Bagi pria, fenomena "seks" sering direkatkan dengan fenomena lain - dengan cinta ibu, dengan maskulinitas mereka sendiri, dll. Dan ketika seorang wanita menolak, seorang pria mungkin menganggap ini sebagai penolakan yang sangat menyakitkan ("mereka tidak mencintaiku, aku tidak dibutuhkan"), penolakan terhadap maskulinitasnya, jenis kelamin pria, dll. Namun, pasangannya tidak harus bertanggung jawab atas pengalamannya.

Ada juga situasi sebaliknya ketika seorang pria dipaksa untuk menyetujui seks, secara paksa membangkitkan dirinya sendiri atau menanggung beberapa bentuk kontak seksual yang tidak menyenangkan baginya. Ini juga kekerasan.

Kontak seksual adalah kontak dua pasangan yang setara, keinginan keduanya sama-sama penting dan berharga. Seks adalah ciptaan bersama, kesenangan dan kesenangan bersama. Jika yang satu baik, dan yang lain “bersabarlah”, maka ini adalah penggunaan, relasi objek, kekerasan, tidak ada cinta dalam hal ini dan tidak ada kontak nyata antara pria dan wanita. Jika seks bukan tentang kesenangan dan kesenangan, tetapi tentang "sabar saja", maka lama-kelamaan, Anda tidak akan merasa ingin berhubungan seks sama sekali.

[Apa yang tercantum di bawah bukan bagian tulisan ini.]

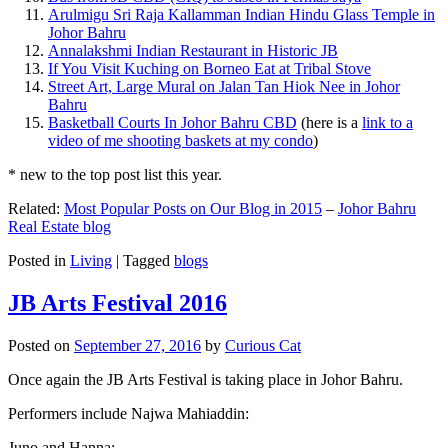
Arulmigu Sri Raja Kallamman Indian Hindu Glass Temple in
Johor Bahru
Annalakshmi Indian Restaurant in Historic JB
If You Visit Kuching on Borneo Eat at Tribal Stove
Street Art, Large Mural on Jalan Tan Hiok Nee in Johor
Bahru
Basketball Courts In Johor Bahru CBD
(here is a
link to a
video of me shooting baskets at my condo
)
* new to the top post list this year.
Related:
Most Popular Posts on Our Blog in 2015
–
Johor Bahru
Real Estate blog
Posted in
Living
|
Tagged
blogs
JB Arts Festival 2016
Posted on
September 27, 2016
by
Curious Cat
Once again the JB Arts Festival is taking place in Johor Bahru.
Performers include Najwa Mahiaddin:
Juno and Hanna:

[*] Hubungan objek - seseorang tidak dianggap sebagai orang yang hidup terpisah dengan haknya sendiri, keinginan, dengan nilainya sendiri, tidak dianggap secara keseluruhan sebagai orang dengan dunia batinnya, tetapi dianggap sebagai fungsional, sebagai benda mati yang berfungsi untuk memenuhi beberapa kebutuhan.

Fragmen dari koleksi "Codependency in its own juice". Anda mungkin juga tertarik dengan buku "Apa yang kita bingungkan dengan cinta, atau Cinta adalah ini" - tentang ilusi dan jebakan dalam ketergantungan bersama dan model hubungan yang sehat. Buku tersedia di Liter dan MyBook.